• EXERCISE: Rewrite the text of the entries below, substituting "Санкт-Петербург" for each occurrence of "СПб" and changing nothing else. Leave the pictures out.

*** DATASET EXTRACT ***

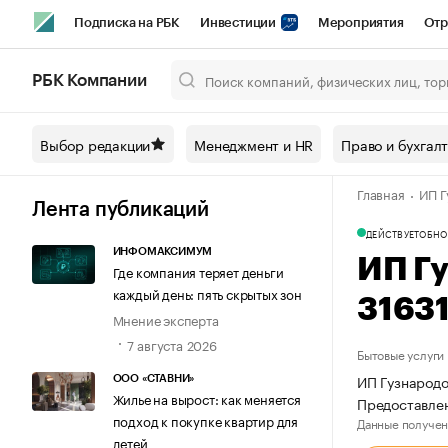
Подписка на РБК
Инвестиции
Мероприятия
Отр
Спорт
Школа управления РБК
РБК Образование
РБ
РБК Компании
Город
Стиль
Крипто
РБК Бизнес-среда
Дискусси
Выбор редакции
Менеджмент и HR
Право и бухгал
Спецпроекты СПб
Конференции СПб
Спецпроекты
Главная
ИП Г
Технологии и медиа
Финансы
Рынок наличной валют
Лента публикаций
ДЕЙСТВУЕТ
ОБНО
ИНФОМАКСИМУМ
ИП Г
Где компания теряет деньги
каждый день: пять скрытых зон
3163
Мнение эксперта
7 августа 2026
Бытовые услуги
ИП Гузнародо
ООО «СТАВНИ»
Жилье на вырост: как меняется
Предоставлен
подход к покупке квартир для
Данные получен
детей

*** End of DATASET EXTRACT ***

• RESPONSE TO THIS EXERCISE:
Подписка на РБК
Инвестиции
Мероприятия
Отр
Спорт
Школа управления РБК
РБК Образование
РБ
РБК Компании
Город
Стиль
Крипто
РБК Бизнес-среда
Дискусси
Выбор редакции
Менеджмент и HR
Право и бухгал
Спецпроекты Санкт-Петербург
Конференции Санкт-Петербург
Спецпроекты
Главная
ИП Г
Технологии и медиа
Финансы
Рынок наличной валют
Лента публикаций
ДЕЙСТВУЕТ
ОБНО
ИНФОМАКСИМУМ
ИП Г
Где компания теряет деньги
каждый день: пять скрытых зон
3163
Мнение эксперта
7 августа 2026
Бытовые услуги
ИП Гузнародо
ООО «СТАВНИ»
Жилье на вырост: как меняется
Предоставлен
подход к покупке квартир для
Данные получен
детей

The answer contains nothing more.